● Collected data
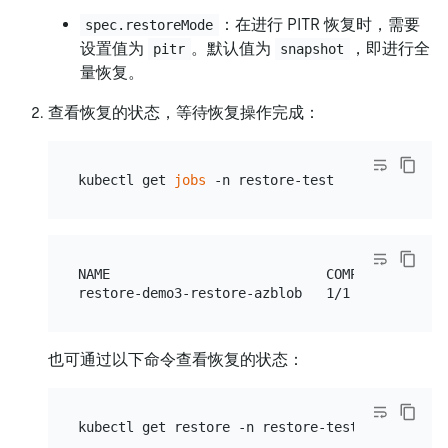
：在进行 PITR 恢复时，需要
spec.restoreMode
设置值为
。默认值为
，即进行全
pitr
snapshot
量恢复。
查看恢复的状态，等待恢复操作完成：
kubectl get 
jobs
NAME                           COMPLETIONS   ..
也可通过以下命令查看恢复的状态：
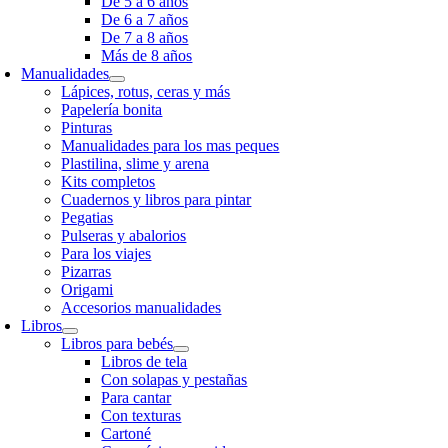
De 5 a 6 años
De 6 a 7 años
De 7 a 8 años
Más de 8 años
Manualidades
Lápices, rotus, ceras y más
Papelería bonita
Pinturas
Manualidades para los mas peques
Plastilina, slime y arena
Kits completos
Cuadernos y libros para pintar
Pegatias
Pulseras y abalorios
Para los viajes
Pizarras
Origami
Accesorios manualidades
Libros
Libros para bebés
Libros de tela
Con solapas y pestañas
Para cantar
Con texturas
Cartoné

● Request
For each line above that includes "años", copy the line.

● Solution
De 5 a 6 años
De 6 a 7 años
De 7 a 8 años
Más de 8 años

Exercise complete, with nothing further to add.